Солдат храпел, как простуженный бульдог. Швейк легонько отодвинул его в сторону, и, так как спящий не шевельнулся, он тихонько подкрался и поднялся к печке. Там он влез на приступочек и, шаря руками, вскоре нашел две голые, сильные ноги; он погладил икры и выше и, когда они не дрогнули, смело полез на печку. Из темноты из-под самого потолка раздался заглушенный и отнюдь не сердитый голос: «У, чорт косой! Куда лезешь?» Затем послышалось какое-то ворчанье, закончившееся вкрадчивым и покорным: «А головной платок ты мне купишь?» После этих слое в халупе снова воцарилась торжественная тишина, прерываемая только храпом и таинственными шорохами на печке.
Около полуночи где-то вдали залаяли пушки, но никто их не слышал, ибо даже на печке, после всех тревог и треволнений этого дня, Швейк погрузился в благотворный сон. Ему и в голову не приходило, что на его пути к востоку после каких-нибудь трехсот-четырехсот пройденных километров нравственность настолько уже изменилась, что для достижения того, чего у нас добиваются клятвами в вечной любви и верности, нотариальными договорами и пастырскими благословениями перед алтарем, оказалось достаточным легкого кивка на вопрос: «А головной платок ты мне купишь?» Впрочем, это было обычной логикой подобного положения: какой-нибудь примадонне подавай брильянты, а простой бабе в русинской халупе достаточно пообещать купить головной платок.
Утром, когда кадет Биглер проснулся, старуха уже хлопотала около печи, а Швейк варил ему кофе с молоком, дуя на кастрюлю с кипевшим молоком. Заметив, что кадет пытается встать, Швейк подошел к нему и сказал:
– Так что, господин кадет, дозвольте доложить: ночью никаких особых происшествий не было. А как вы себя чувствуете, господин кадет? Лучше? Я сейчас подам вам завтрак.
– Швейк, – мягко отозвался кадет, – давайте его поскорее. У меня уже ничего не болит. Но ослаб я, как муха. А что неприятель? Ничего не видать и не слыхать? Ох, не знаю, смогу ли я с вами итти дальше.
– Мы вас не покинем, господин кадет, что бы ни случилось, – твердо заявил Швейк: – Здесь, в этой халупе, нам нечего бояться какой-либо опасности. Молодуха спит на печке.
– А русские? Разве они не приходили? – спросил кадет.
– Никак нет, господин кадет. Так что старуха нас вчера надула – русских здесь вообще не видывали. Молодуха, та гораздо откровеннее и сообщила мне правильные сведения: русские отступали, вдоль железнодорожного пути, где проходит шоссе. Думается мне, господин кадет, что лучше всего будет передохнуть здесь, пока, вы вполне не поправитесь. Пушки стреляют сегодня уже далеко отсюда.
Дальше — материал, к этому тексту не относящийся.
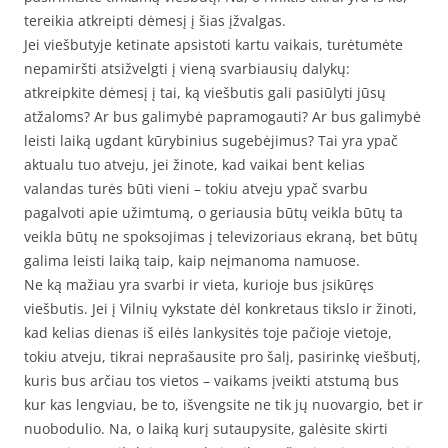
tereikia atkreipti dėmesį į šias įžvalgas.
Jei viešbutyje ketinate apsistoti kartu vaikais, turėtumėte
nepamiršti atsižvelgti į vieną svarbiausių dalykų:
atkreipkite dėmesį į tai, ką viešbutis gali pasiūlyti jūsų
atžaloms? Ar bus galimybė papramogauti? Ar bus galimybė
leisti laiką ugdant kūrybinius sugebėjimus? Tai yra ypač
aktualu tuo atveju, jei žinote, kad vaikai bent kelias
valandas turės būti vieni – tokiu atveju ypač svarbu
pagalvoti apie užimtumą, o geriausia būtų veikla būtų ta
veikla būtų ne spoksojimas į televizoriaus ekraną, bet būtų
galima leisti laiką taip, kaip neįmanoma namuose.
Ne ką mažiau yra svarbi ir vieta, kurioje bus įsikūręs
viešbutis. Jei į Vilnių vykstate dėl konkretaus tikslo ir žinoti,
kad kelias dienas iš eilės lankysitės toje pačioje vietoje,
tokiu atveju, tikrai neprašausite pro šalį, pasirinkę viešbutį,
kuris bus arčiau tos vietos – vaikams įveikti atstumą bus
kur kas lengviau, be to, išvengsite ne tik jų nuovargio, bet ir
nuobodulio. Na, o laiką kurį sutaupysite, galėsite skirti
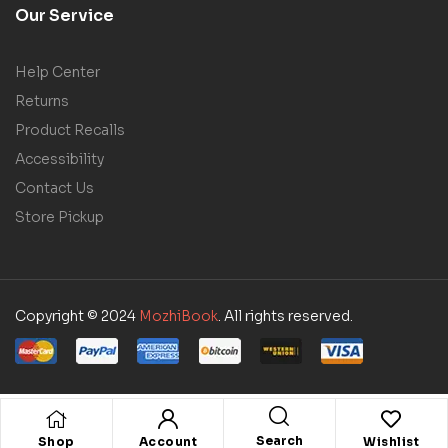
Our Service
Help Center
Returns
Product Recalls
Accessibility
Contact Us
Store Pickup
Copyright © 2024
MozhiBook
. All rights reserved.
Search
Shop
Account
Wishlist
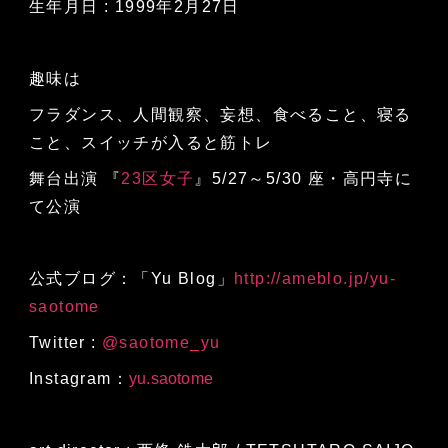
生年月日 : 1999年2月27日
趣味は
フラダンス、人間観察、妄想、食べること、寝る
こと、スイッチが入ると筋トレ
舞台出演 『
23区女子
』5/27～5/30 座・高円寺に
て公演
公式ブログ：「Yu Blog」
http://ameblo.jp/yu-
saotome
Twitter :
@saotome_yu
Instagram：
yu.saotome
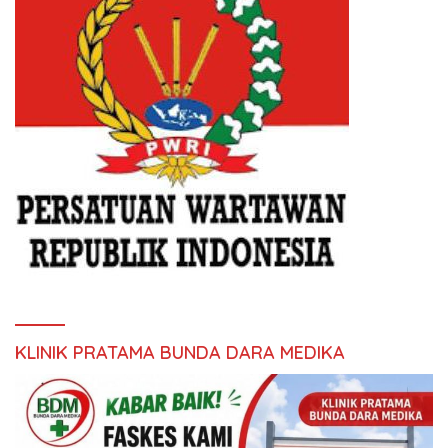
KLINIK PRATAMA BUNDA DARA MEDIKA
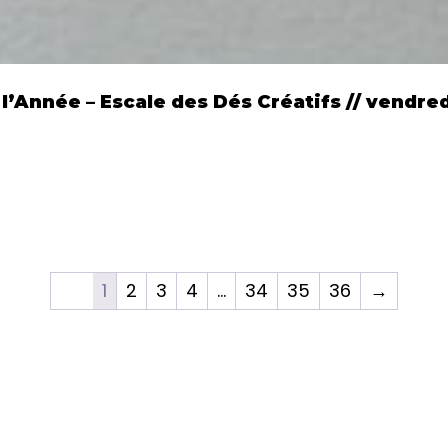
l’Année – Escale des Dés Créatifs // vendred
1
2
3
4
…
34
35
36
→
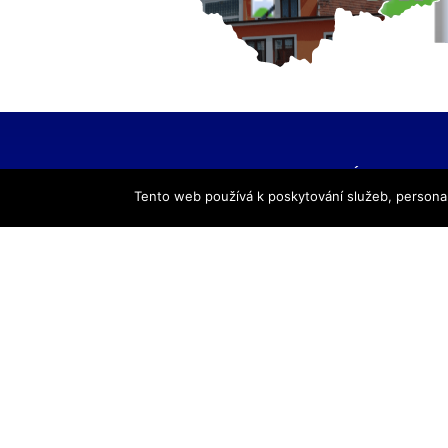
HLAVNÍ NAVIGACE
Tento web používá k poskytování služeb, personal
Úvod
Pro žáky
Pro uchazeče
Smluvní partneři
DALŠÍ
Galerie
Kontakty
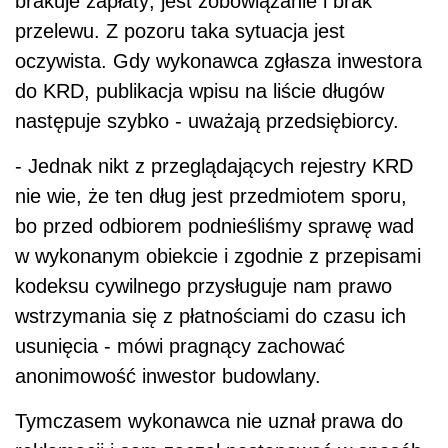
brakuje zapłaty; jest zobowiązanie i brak
przelewu. Z pozoru taka sytuacja jest
oczywista. Gdy wykonawca zgłasza inwestora
do KRD, publikacja wpisu na liście długów
następuje szybko - uważają przedsiębiorcy.
- Jednak nikt z przeglądających rejestry KRD
nie wie, że ten dług jest przedmiotem sporu,
bo przed odbiorem podnieśliśmy sprawę wad
w wykonanym obiekcie i zgodnie z przepisami
kodeksu cywilnego przysługuje nam prawo
wstrzymania się z płatnościami do czasu ich
usunięcia - mówi pragnący zachować
anonimowość inwestor budowlany.
Tymczasem wykonawca nie uznał prawa do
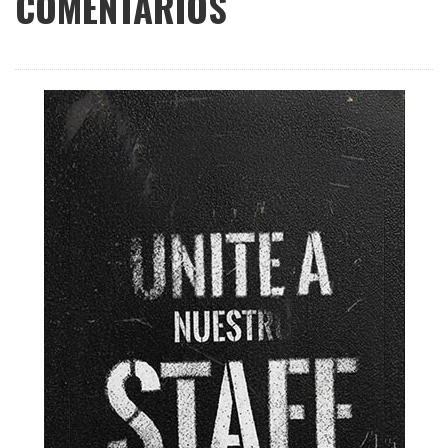
COMENTARIOS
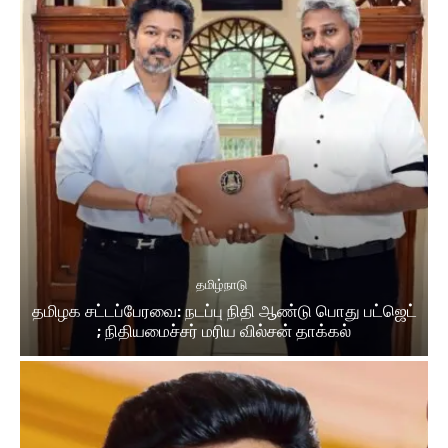
தமிழ்நாடு
தமிழக சட்டப்பேரவை: நடப்பு நிதி ஆண்​டு பொது பட்ஜெட்
; நிதியமைச்சர் மரிய வில்சன் தாக்​கல்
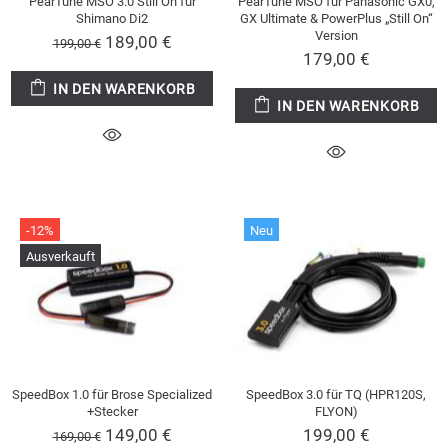
PearTune MSO 3.0 Still On für
PearTune MSO für Panasonic GX0,
Shimano Di2
GX Ultimate & PowerPlus „Still On“
Version
189,00 €
199,00 €
179,00 €
IN DEN WARENKORB
IN DEN WARENKORB
-12%
Neu
Ausverkauft
SpeedBox 1.0 für Brose Specialized
SpeedBox 3.0 für TQ (HPR120S,
+Stecker
FLYON)
149,00 €
199,00 €
169,00 €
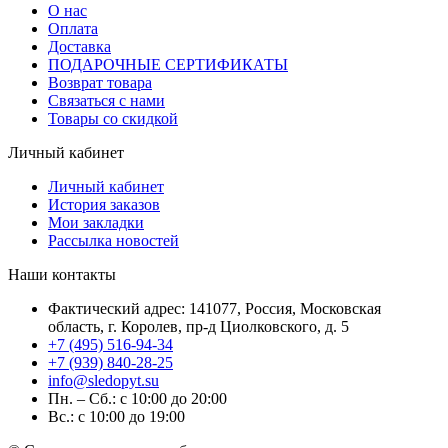
О нас
Оплата
Доставка
ПОДАРОЧНЫЕ СЕРТИФИКАТЫ
Возврат товара
Связаться с нами
Товары со скидкой
Личный кабинет
Личный кабинет
История заказов
Мои закладки
Рассылка новостей
Наши контакты
Фактический адрес: 141077, Россия, Московская
область, г. Королев, пр-д Циолковского, д. 5
+7 (495) 516-94-34
+7 (939) 840-28-25
info@sledopyt.su
Пн. – Сб.: с 10:00 до 20:00
Вс.: с 10:00 до 19:00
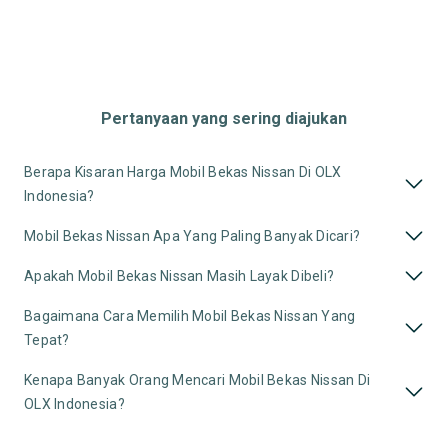
Pertanyaan yang sering diajukan
Berapa Kisaran Harga Mobil Bekas Nissan Di OLX
Indonesia?
Mobil Bekas Nissan Apa Yang Paling Banyak Dicari?
Apakah Mobil Bekas Nissan Masih Layak Dibeli?
Bagaimana Cara Memilih Mobil Bekas Nissan Yang
Tepat?
Kenapa Banyak Orang Mencari Mobil Bekas Nissan Di
OLX Indonesia?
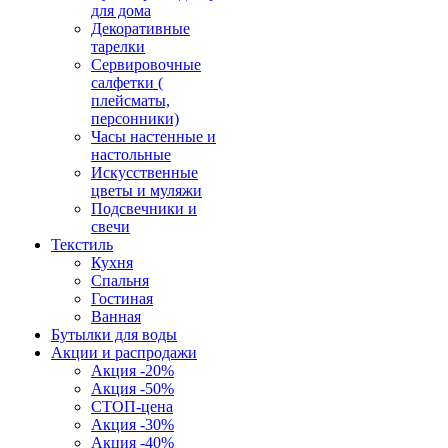
для дома
Декоративные
тарелки
Сервировочные
салфетки (
плейсматы,
персонники)
Часы настенные и
настольные
Искусственные
цветы и муляжи
Подсвечники и
свечи
Текстиль
Кухня
Спальня
Гостиная
Ванная
Бутылки для воды
Акции и распродажи
Акция -20%
Акция -50%
СТОП-цена
Акция -30%
Акция -40%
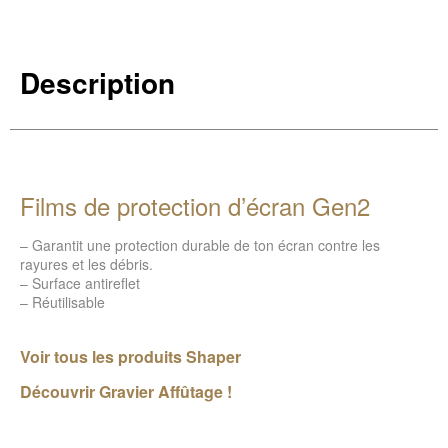
Description
Films de protection d’écran Gen2
– Garantit une protection durable de ton écran contre les
rayures et les débris.
– Surface antireflet
– Réutilisable
Voir tous les produits Shaper
Découvrir Gravier Affûtage !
Кадет ничего не возразил и дал Швейку увести себя в сад; возле сарая солдат колол уже дрова и позвал на помощь Швейка.
Они принялись колоть вдвоем; тупой, ржавый колун скрипел, вонзаясь в дерево, и поленьев набралась такая куча, что молодуха, выйдя на двор, благодарно улыбнулась солдатам.
– Ну, что, братцы? А ведь приятнее колоть дрова, чем драться на войне? А сколько работы вы с меня сняли!
– Эх, милая, – ответил польщенный Швейк, – да чего бы я для вас ни сделал! Сердце я бы с вами поделил, а не то, что дрова вам поколоть. Ведь у меня к вам – самые лучшие намерения.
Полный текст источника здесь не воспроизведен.